Participant %10: Team Ericsson-RISE, Ericsson & RISE
chenzimin opened this issue · 3 comments
Created for Jesper and Olof from Ericsson and RISE for discussions. Welcome!
Copy+paste from email sent to the organizers
Shared here for the sake of openness:
I am sorry to say that despite our effort in beating string-distance we have failed.
We will therefore not submit any new final version, it would at best perform on par with our previous model but wasting alot more cycles.
Just some background on what we have done for the sake of openness:
We set a challenging condition upon ourselves that whatever model we trained, we wanted it o be a learned model without relying on any parser or AST.
The main model was a character based bidirectional RNN where we encoded each line (replacement line) and candidate line (+-1 line for context).
We then used cosine similarity between these two embeddings to determine if these should be replaced or not.
Unfortunatly it did not perform very well, that simple model had a recall@1 score of about 0.65 on dataset 4 (significantly lower than string distance) and its predictions had a very high correlation with string distance.

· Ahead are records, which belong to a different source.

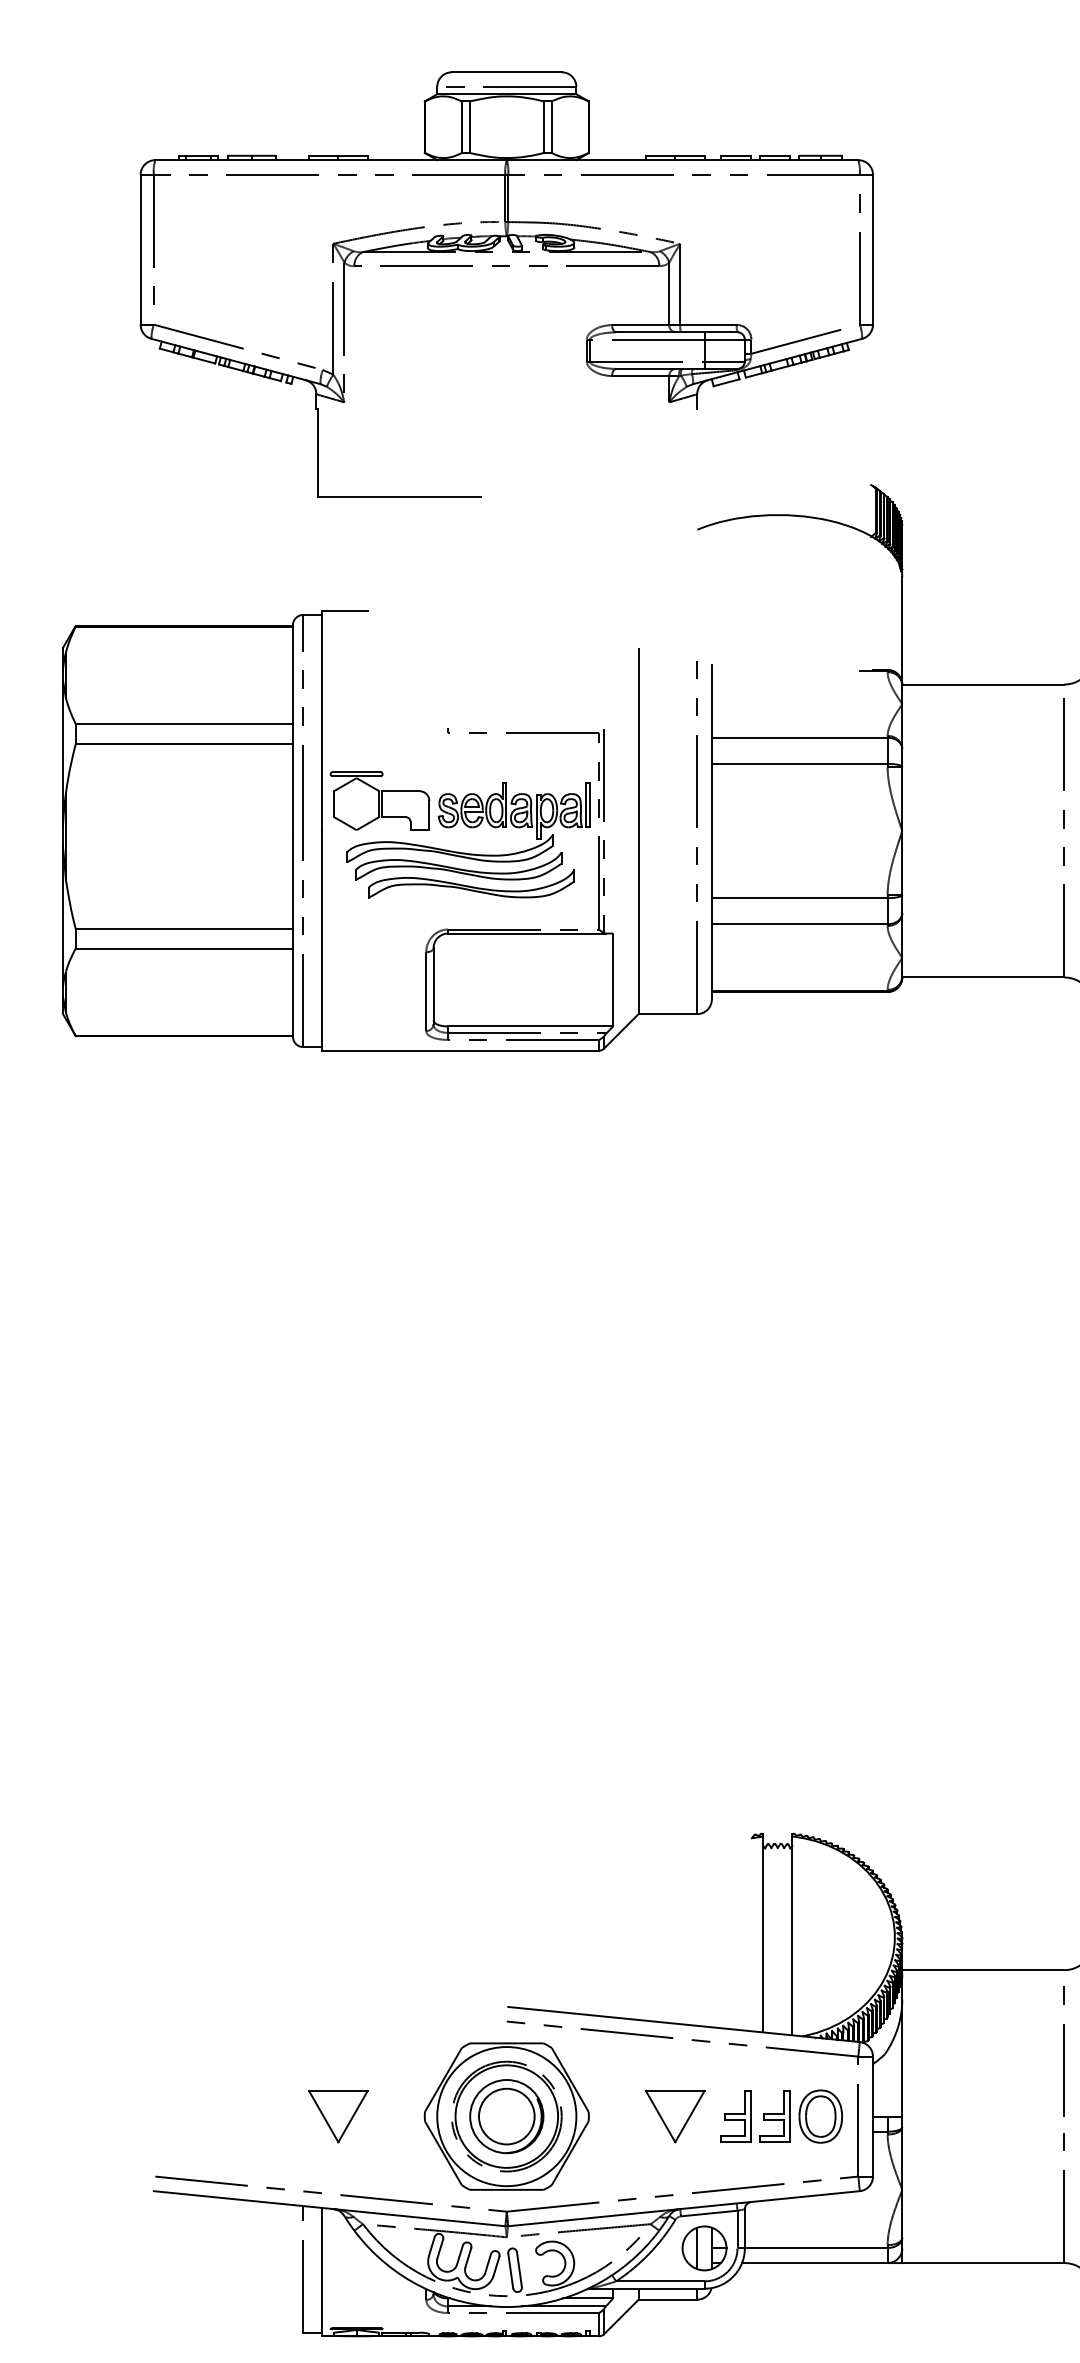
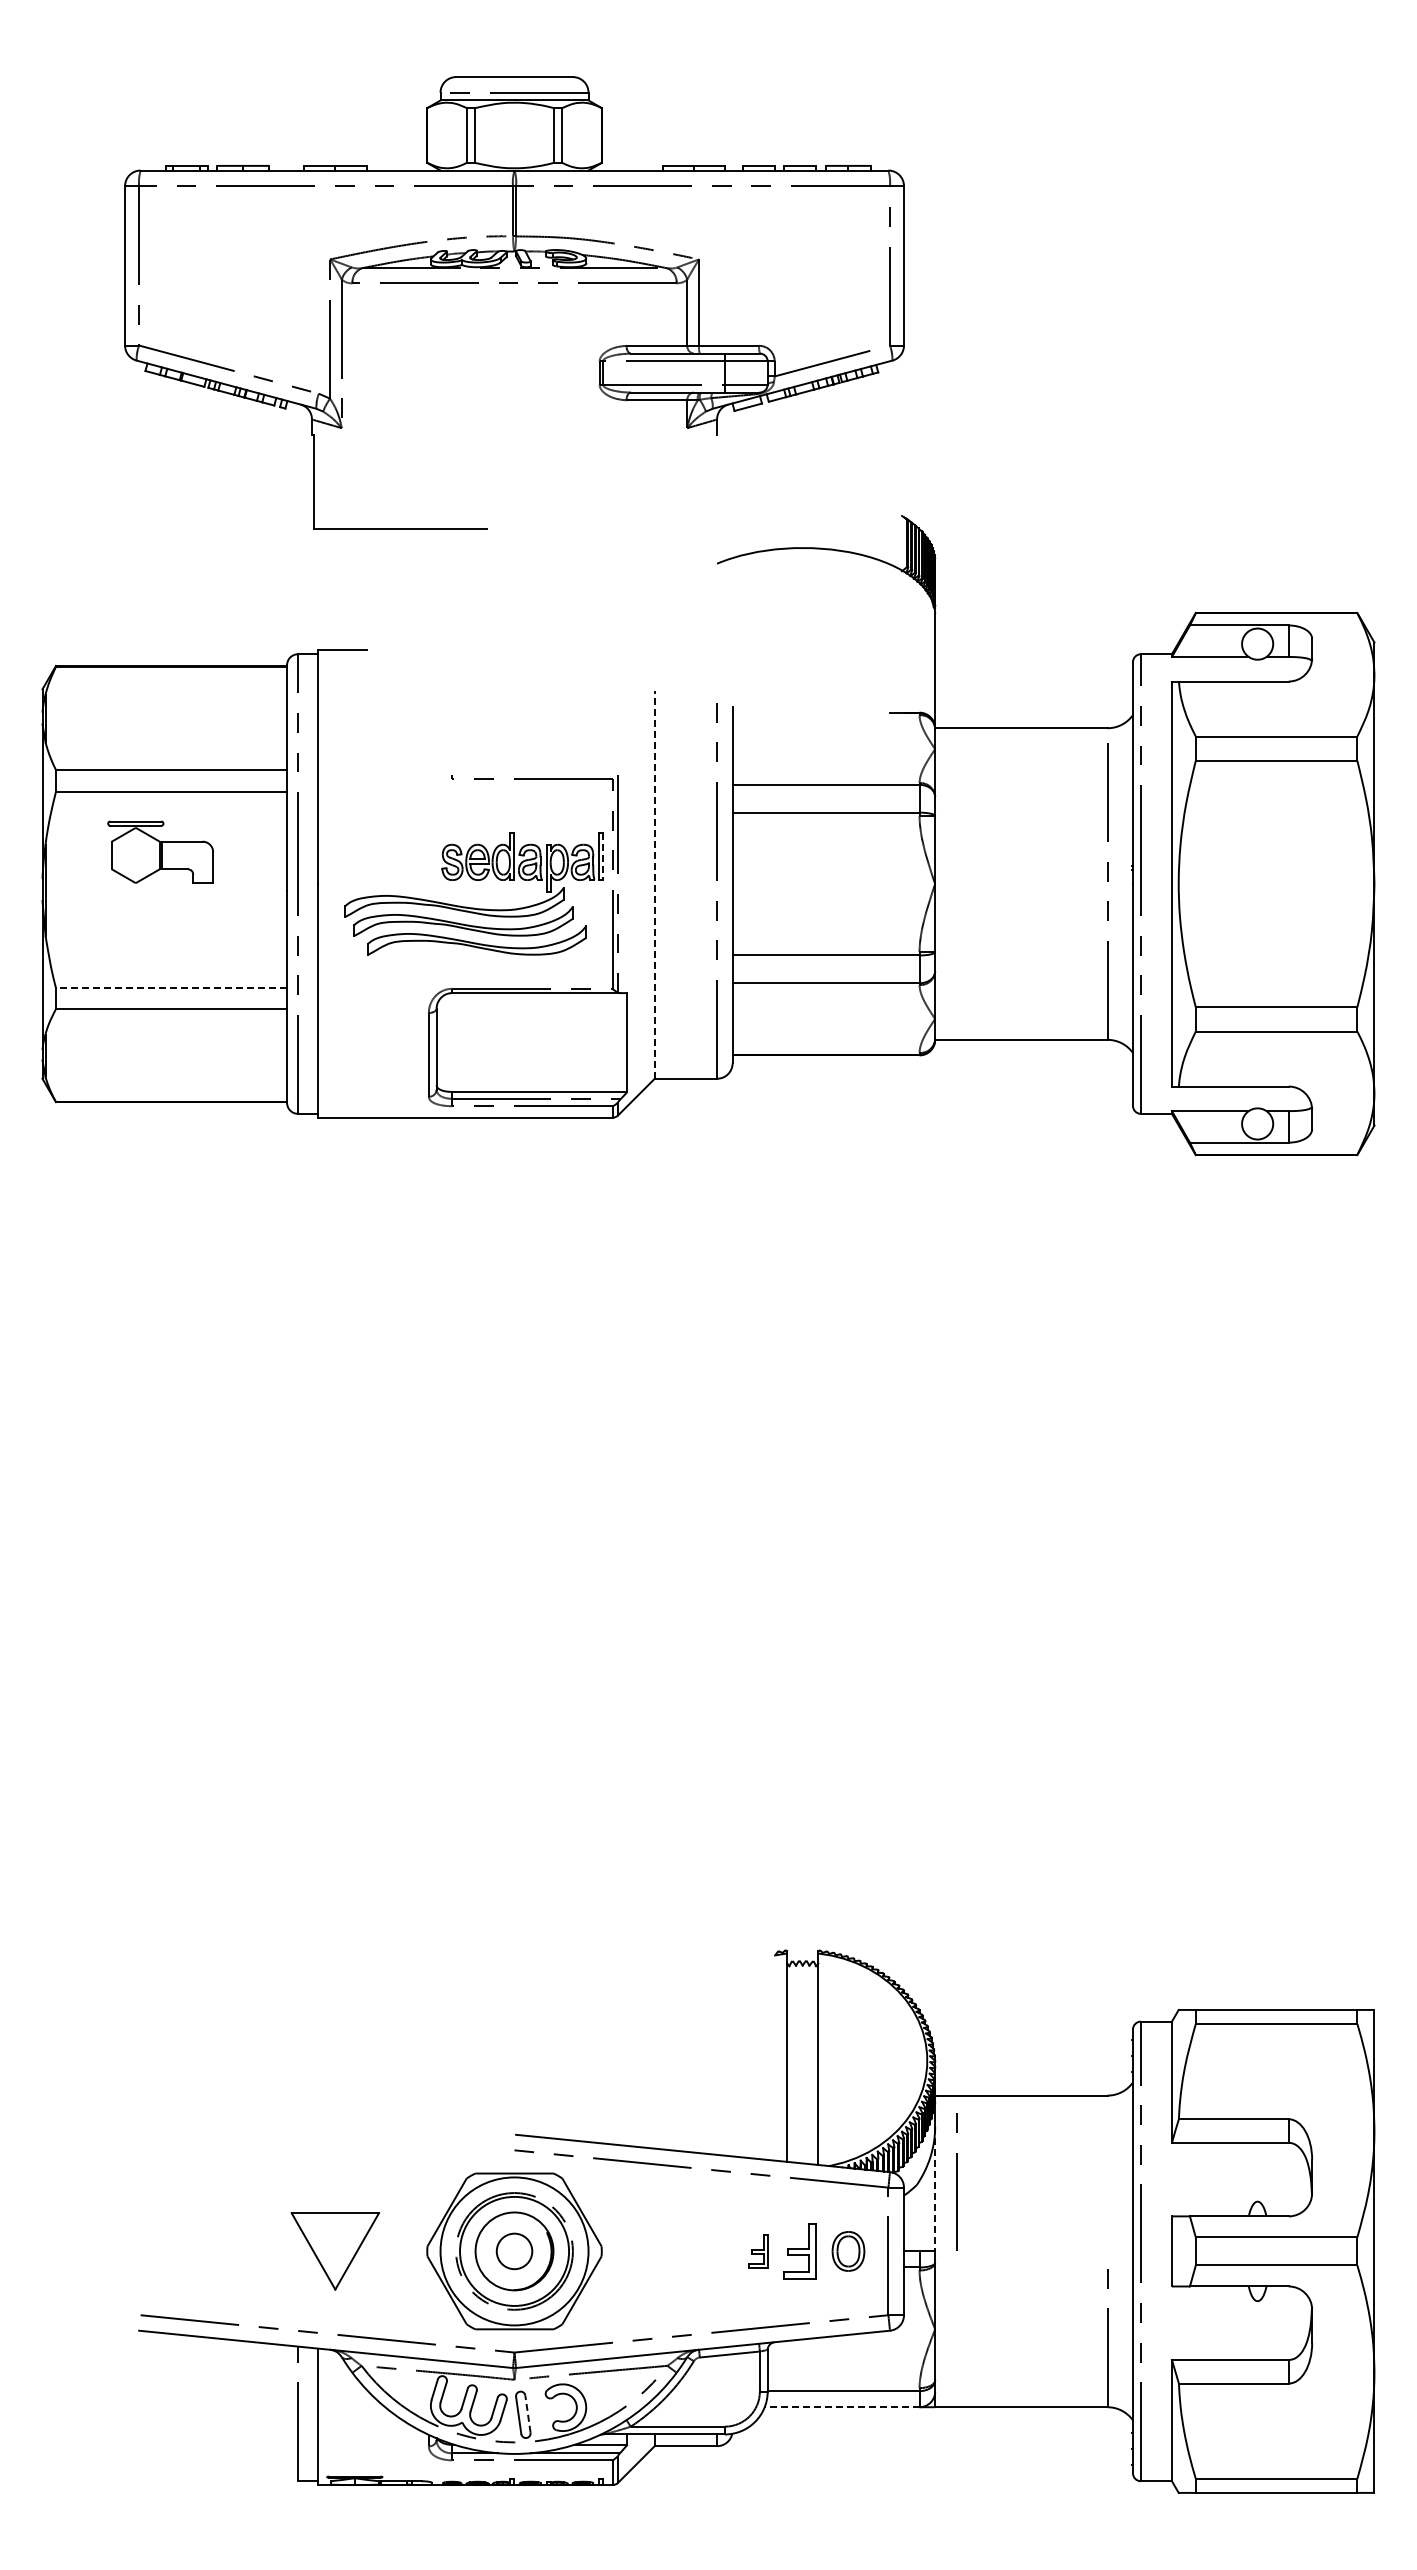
part: (379, 800) -> (160, 851), moved
line: (590, 805) -> (603, 856), solid -> dashed
line: (638, 831) -> (654, 884), solid -> dashed
line: (184, 929) -> (171, 988), solid -> dashed
line: (1064, 2050) -> (956, 2181), moved
line: (902, 2058) -> (935, 2189), solid -> dashed
part: (338, 2116) -> (335, 2251), size x1.4
circle: (506, 2116) -> (514, 2251), size x0.6
part: (675, 2116) -> (693, 2251), removed
part: (736, 2116) -> (758, 2251), size x0.6
part: (820, 2116) -> (848, 2251), size x0.7
part: (704, 2248) -> (724, 2391), removed
line: (814, 2263) -> (841, 2407), solid -> dashed
line: (519, 2269) -> (527, 2414), solid -> dashed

I think we are fairly confident in that whatever it learned, it was something very related to string distance.
We also tried to boost that by using an ensemble architecture where we had the replacement line as input (this time as a bag-of-word features) and output would be which model (out of several we tried) would perform best on this particular replacement line.
But since the RNN had such a high similarity with string distance it was not very distinguishable.
That means that we will have to give up at this point.
Thank you for organizing this challenge and I think we have a new respect for ML in learning formal languages.
Thanks again,
Jesper & Olof
I think we are fairly confident in that whatever it learned, it was something very related to string distance.
This is interesting per se, that we can learn meaningful string distance metrics, and may be something equivalent to tf-idf, in a blackbox manner.
Maybe, although we dont really know that, we havent looked into the details that deeply.
Worth mentioning though is that we used a character based model, so it does not necessarily learn words.